Justice Antonin Scalia opined that "a statute that is unconstitutionally vague cannot be saved by a more precise indictment … nor by judicial construction that writes in specific criteria that its text does not contain."
Diaz argued that the honest-services charges wielded against Minor and himself could be used to convict labor unions and the U.S. Chamber, which routinely donate campaign money in hopes of landing judges and politicians who serve their interests.
Minor's attorney Hiram Eastland said the Supreme Court decision a favorable decision for Minor. In addition, the controversial 2010 decision in Citizens United v. Federal Election Commission—which declares that corporate funding of independent political broadcasts in candidate elections cannot be limited under the First Amendment—may have a similar impact. Minor filed a petition for certiorari before the Supreme Court, asking the court to reconsider the application of the honest services statute in their conviction.
"(Minor's conviction) raises First Amendment implications that we know this court is sensitive to ... In fact, those very corporations that they've opened the floodgates to for contributions in the Citizens United case should be pulling for Paul Minor because Minor's case stands for the proposition that there are First Amendment implications in campaign contributions," Eastland said.
"... They would want to be sure of explicit quid pro quo to accuse a contributor and a public office holder of a bribery scheme."

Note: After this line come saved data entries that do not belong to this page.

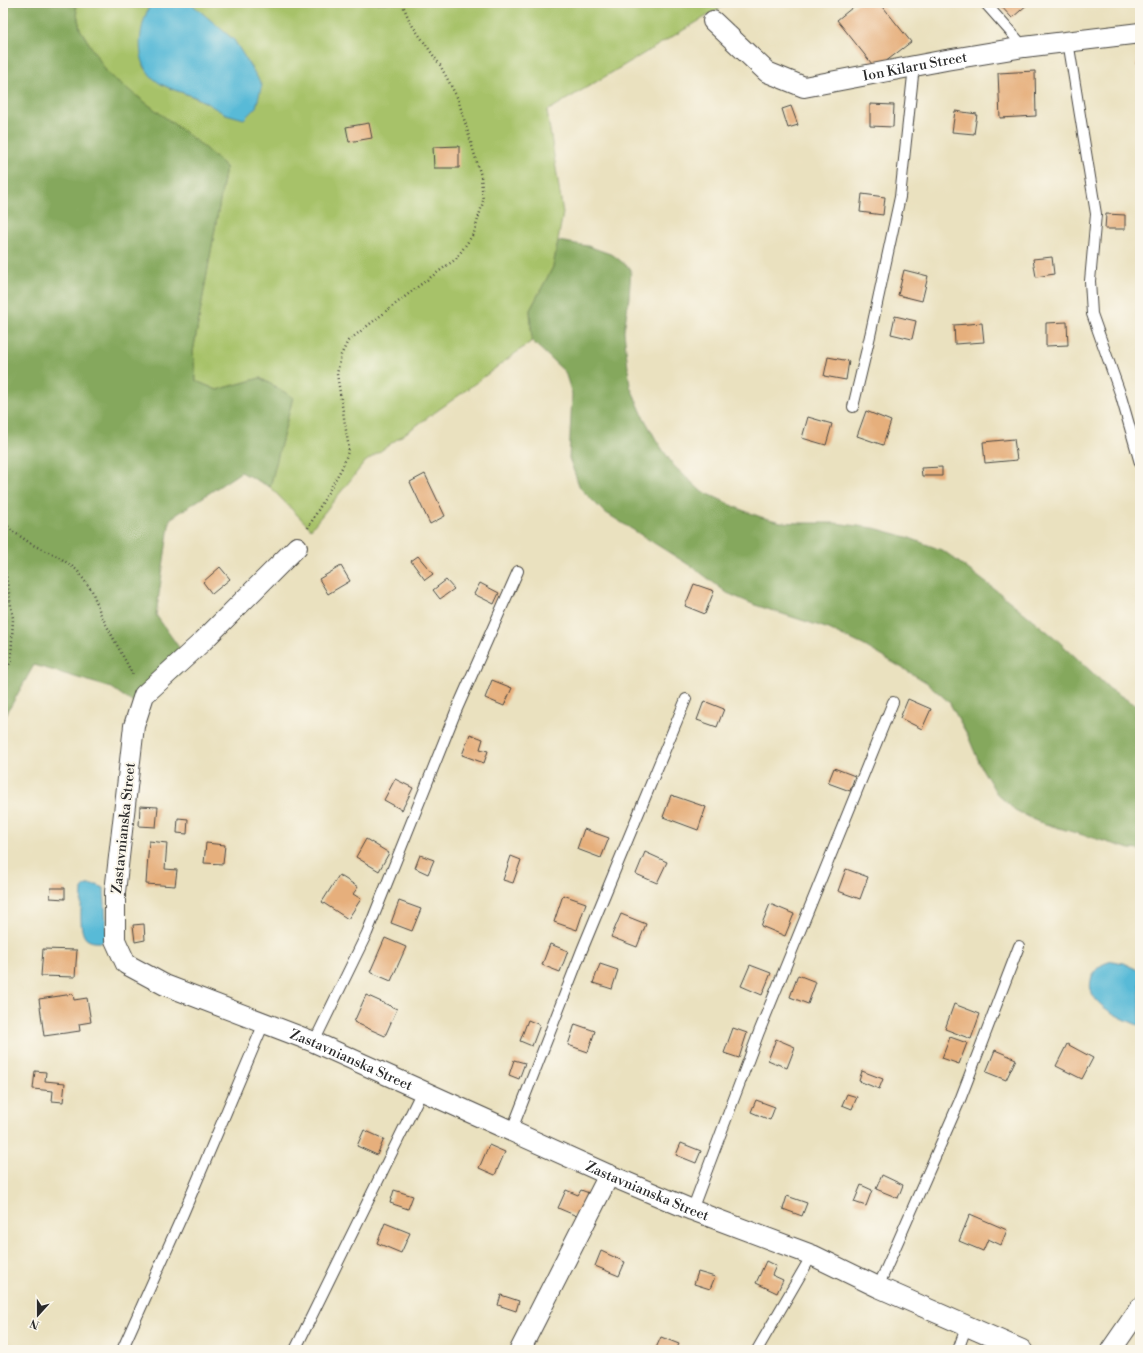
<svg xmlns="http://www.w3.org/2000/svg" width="1143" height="1353" font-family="'Libre Bodoni',serif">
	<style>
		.green { fill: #a7c269; stroke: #69764a }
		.forest { fill: #85a85d; stroke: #586a44 }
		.water { fill: #58bad7; stroke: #427281 }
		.building { fill: #e6af7b }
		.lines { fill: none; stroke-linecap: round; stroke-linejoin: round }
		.service-casing { stroke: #484641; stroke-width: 12 }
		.minor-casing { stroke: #484641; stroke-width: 22 }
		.path { stroke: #484641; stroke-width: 2.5; stroke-dasharray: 1 3; stroke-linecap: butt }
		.service { stroke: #fff; stroke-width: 10 }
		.minor { stroke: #fff; stroke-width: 20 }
		.labels { text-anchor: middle; stroke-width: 4; stroke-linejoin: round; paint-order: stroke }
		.street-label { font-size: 14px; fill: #2b2b2b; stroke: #fbf7ec }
	</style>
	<rect width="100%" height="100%" fill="#fbf7ec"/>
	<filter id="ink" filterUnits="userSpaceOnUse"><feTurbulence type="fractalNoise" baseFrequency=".025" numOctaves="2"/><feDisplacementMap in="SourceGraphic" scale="8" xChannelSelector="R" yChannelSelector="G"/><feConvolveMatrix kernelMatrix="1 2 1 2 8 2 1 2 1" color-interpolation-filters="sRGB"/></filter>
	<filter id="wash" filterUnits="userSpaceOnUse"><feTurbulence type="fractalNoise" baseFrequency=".012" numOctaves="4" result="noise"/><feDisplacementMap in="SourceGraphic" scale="16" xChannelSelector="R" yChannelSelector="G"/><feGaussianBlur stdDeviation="0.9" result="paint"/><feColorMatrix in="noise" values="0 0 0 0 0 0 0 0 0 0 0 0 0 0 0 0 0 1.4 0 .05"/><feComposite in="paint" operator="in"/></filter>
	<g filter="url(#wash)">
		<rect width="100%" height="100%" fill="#eae1bf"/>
		<path class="green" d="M75,3H151L147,12L144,66C161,90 171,87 196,98C207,102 217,109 227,114L234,40L189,3H722L724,6L547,111L563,213L553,267L530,310L532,341L458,396L365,462L311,529L270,487L293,397L260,378L217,390L196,381L193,352L226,167L200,144L108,74L80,29Z"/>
		<g class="forest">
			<path d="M3,3H75L80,29L108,74L200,144L226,167L193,352L196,381L217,390L260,378L293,397L270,487L241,472L170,519L156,615L190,663L143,710L112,688L34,665L3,720Z"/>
			<path d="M558,241L588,246L613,255L631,269L629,298L624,331L630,386L644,418L658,443L674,466L700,490L742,510L761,517L781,522L800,523H835L874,528L907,537L944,551L997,591L1054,637L1110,689L1140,708V850L1130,849L1039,822L1015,810L997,794L981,767L968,736L949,702L926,682L863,645L829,629L755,605L727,593L697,570L603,511L580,488L569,458L572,394L565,372L532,341L530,310L553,267Z"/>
		</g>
		<g class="water">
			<path d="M151,3H189L194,6L234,40L262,85L256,107L244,119C238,117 232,116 226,114C216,110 207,102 197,98C186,93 175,91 165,86C132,71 137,30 151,3Z"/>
			<path d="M86,885H97L104,888L107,938L104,942C99,942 93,943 88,940C77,935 82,900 82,889Z"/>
			<path d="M1113,961L1123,963L1140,971V1025H1138C1120,1018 1082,1002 1092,977C1096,967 1103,963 1113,961Z"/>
		</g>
		<g id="blocks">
			<g class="building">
				<path d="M858,3H880L911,42L876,69L837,20Z"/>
				<path d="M998,3H1029L1012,18Z"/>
				<path d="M1140,62V75L1136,63Z"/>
				<path d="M1035,71L1036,116L1000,118L998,73Z"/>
				<path d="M870,104L894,105L893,127L870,126Z"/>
				<path d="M791,106L798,125L788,128L782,109Z"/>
				<path d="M955,111L977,114L974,134L952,132Z"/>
				<path d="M369,123L372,138L349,142L346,127Z"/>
				<path d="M459,146V168H434L433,147Z"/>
				<path d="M862,194L885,197L883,215L860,212Z"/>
				<path d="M1106,214L1125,215V229H1105Z"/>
				<path d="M1052,257L1054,274L1036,277L1033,259Z"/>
				<path d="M904,270L928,276L922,301L898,295Z"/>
				<path d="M895,316L916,321L912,339L891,334Z"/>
				<path d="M1067,322L1068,345L1046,346V323Z"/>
				<path d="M982,323L984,342L955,344L954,325Z"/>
				<path d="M828,357L849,361L846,380L824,376Z"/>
				<path d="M866,411L891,421L883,445L857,436Z"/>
				<path d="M808,417L832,424L826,445L802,438Z"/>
				<path d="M1014,439L1017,460L985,463L983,442Z"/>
				<path d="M942,467V476H922L921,468Z"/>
				<path d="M425,474L445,516L430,524L410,482Z"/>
				<path d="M418,556L433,574L425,580L411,561Z"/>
				<path d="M341,566L350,581L328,594L319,579Z"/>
				<path d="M220,567L230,579L212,594L203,582Z"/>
				<path d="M446,580L454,589L440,599L433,590Z"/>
				<path d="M480,583L499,593L494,604L474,594Z"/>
				<path d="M694,584L714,591L705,614L685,606Z"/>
				<path d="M492,680L512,688L504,706L485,698Z"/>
				<path d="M908,699L931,709L922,729L900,718Z"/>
				<path d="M704,701L724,709L717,727L697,720Z"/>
				<path d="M470,734L483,739L480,749L488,751L484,763L462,755Z"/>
				<path d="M834,768L855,776L850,791L828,783Z"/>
				<path d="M395,779L413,788L402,810L384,800Z"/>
				<path d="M671,795L706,807L698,830L663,817Z"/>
				<path d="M140,806L158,807L156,827L139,826Z"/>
				<path d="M178,818L188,819L187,834L177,833Z"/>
				<path d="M584,829L609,838L601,858L577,849Z"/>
				<path d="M366,839L389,853L379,871L356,857Z"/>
				<path d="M149,841L167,843L165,869L177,870L175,886L146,884Z"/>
				<path d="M206,843L225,845L223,864L204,863Z"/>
				<path d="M645,852L667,862L657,883L636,874Z"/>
				<path d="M420,855L434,860L428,874L415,868Z"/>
				<path d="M511,856L521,860L513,883L503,880Z"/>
				<path d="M846,869L868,877L860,899L838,891Z"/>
				<path d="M339,875L358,887L353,894L361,899L348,919L322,902Z"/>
				<path d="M51,888H65V899L50,898Z"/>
				<path d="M563,895L586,903L577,930L554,922Z"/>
				<path d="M399,901L421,909L412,931L391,923Z"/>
				<path d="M770,904L794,914L785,936L761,926Z"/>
				<path d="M621,914L646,924L637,947L611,937Z"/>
				<path d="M144,924L145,940L135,942L133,925Z"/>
				<path d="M385,938L406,947L391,981L370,972Z"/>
				<path d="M550,944L568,951L560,972L542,965Z"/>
				<path d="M43,949L77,950L75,977L41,976Z"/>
				<path d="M600,964L618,970L612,989L593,983Z"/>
				<path d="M750,965L771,973L762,995L741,986Z"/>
				<path d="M798,975L816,982L808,1004L790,997Z"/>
				<path d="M73,994L74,1000L87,998L91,1022L79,1024L80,1031L44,1036L39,999Z"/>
				<path d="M366,995L397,1009L385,1036L354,1022Z"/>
				<path d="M954,1004L980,1014L971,1039L945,1029Z"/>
				<path d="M528,1020L540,1025L532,1046L520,1041Z"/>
				<path d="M575,1024L595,1031L588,1052L568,1045Z"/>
				<path d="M733,1028L747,1033L739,1058L724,1053Z"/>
				<path d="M950,1037L967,1043L959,1064L942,1058Z"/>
				<path d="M776,1039L795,1047L787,1068L768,1060Z"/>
				<path d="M1067,1044L1093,1058L1082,1079L1056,1066Z"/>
				<path d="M995,1050L1016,1059L1006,1080L986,1072Z"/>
				<path d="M514,1060L525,1063L519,1079L509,1075Z"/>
				<path d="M35,1071L46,1072L45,1081L65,1083L63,1102L52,1101L53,1091L33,1089Z"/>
				<path d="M862,1071L883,1079L879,1089L859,1081Z"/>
				<path d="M847,1094L857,1097L852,1109L842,1105Z"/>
				<path d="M756,1100L775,1107L770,1120L751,1112Z"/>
				<path d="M364,1130L384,1139L377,1155L357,1146Z"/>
				<path d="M681,1143L701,1151L696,1163L676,1155Z"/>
				<path d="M489,1145L505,1152L495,1175L479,1168Z"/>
				<path d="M882,1175L903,1185L898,1198L876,1189Z"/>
				<path d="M861,1185L872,1190L866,1206L854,1202Z"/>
				<path d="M394,1190L413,1196L408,1209L390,1203Z"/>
				<path d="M566,1190L578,1195L581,1190L589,1193L579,1217L558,1208Z"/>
				<path d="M787,1196L807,1203L802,1216L783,1209Z"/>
				<path d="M970,1214L1007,1230L1001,1245L988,1239L983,1251L959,1241Z"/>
				<path d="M385,1223L410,1233L401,1253L377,1243Z"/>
				<path d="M601,1251L625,1262L619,1276L595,1266Z"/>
				<path d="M766,1261L776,1266L772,1275L783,1280L777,1293L756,1283Z"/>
				<path d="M698,1272L715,1277L710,1289L694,1284Z"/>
				<path d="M501,1295L519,1301L516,1311L498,1305Z"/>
				<path d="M661,1337L679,1344L676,1350H661L656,1348Z"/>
			</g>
		</g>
	</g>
	<g filter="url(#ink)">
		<use href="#blocks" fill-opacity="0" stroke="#484641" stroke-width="1"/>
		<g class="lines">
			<defs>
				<g id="service">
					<path d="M985,3L1024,47"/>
					<path d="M1068,41L1096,214L1090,281L1092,314L1120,393L1140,463"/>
					<path d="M853,407L870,336L900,197L914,66"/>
					<path d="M314,1042L367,933L456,711L518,571"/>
					<path d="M511,1132L582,950L686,699"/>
					<path d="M692,1210L759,1032L893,702"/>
					<path d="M878,1287L960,1100L1019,946"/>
					<path d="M122,1350L183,1214L264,1023"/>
					<path d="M295,1350L422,1091"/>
					<path d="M757,1350L812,1255"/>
					<path d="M958,1350L967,1325"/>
				</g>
				<g id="minor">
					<path id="s1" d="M713,21L767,72L804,87L946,60L1024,47L1140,33"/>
					<path id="s2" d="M297,547L202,642L144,695L134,726L115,892V940L126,964L165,985L314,1042L609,1175L692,1210L812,1255L878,1287L1022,1350"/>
					<path d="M520,1350L609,1175"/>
					<path d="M1111,1350L1140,1308"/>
				</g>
			</defs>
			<use href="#service" class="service-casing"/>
			<use href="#minor" class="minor-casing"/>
			<g class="path">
				<path d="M3,520L11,530L33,545L59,557L77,570L92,591L101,615L133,675"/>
				<path d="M308,528L343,466L349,449L337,374L341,355L348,341L420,285L456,259L474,233L483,202L481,176L458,99L440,65L410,22L402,3"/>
				<path d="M3,557L13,618L11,661L3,676"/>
			</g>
			<use href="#service" class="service"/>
			<use href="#minor" class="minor"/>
		</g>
	</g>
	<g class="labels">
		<g class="street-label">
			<text dy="5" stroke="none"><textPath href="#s1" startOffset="227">Ion Kilaru Street</textPath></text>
			<text transform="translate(123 828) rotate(-84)" y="5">Zastavnianska Street</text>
			<text dy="5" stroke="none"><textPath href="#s2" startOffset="732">Zastavnianska Street</textPath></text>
			<text dy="5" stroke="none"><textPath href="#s2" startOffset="1056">Zastavnianska Street</textPath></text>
		</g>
	</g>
	<rect width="1143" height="1353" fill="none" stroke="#fbf7ec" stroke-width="16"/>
	<g transform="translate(38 1315) rotate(201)" stroke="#fbf7ec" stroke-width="3" paint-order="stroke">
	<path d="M0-3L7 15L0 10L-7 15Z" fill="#2b2b2b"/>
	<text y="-6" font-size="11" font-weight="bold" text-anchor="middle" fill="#2b2b2b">N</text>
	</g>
</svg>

If Eastland is right, Minor, Teel and Whitfield could go free. Last year, the 5th U.S. Circuit Court of Appeals overturned the federal bribery charges connected to the 2007 trial of Minor, Whitfield and Teel, only leaving the honest-services conviction. The 5th Circuit left in place Minor's Racketeer Influenced and Corrupt Organizations (RICO) charge, but the RICO charges are based on honest-services violations. Also remaining are Minor's conspiracy to commit honest services—but the Supreme Court's ruling could overturn that as well.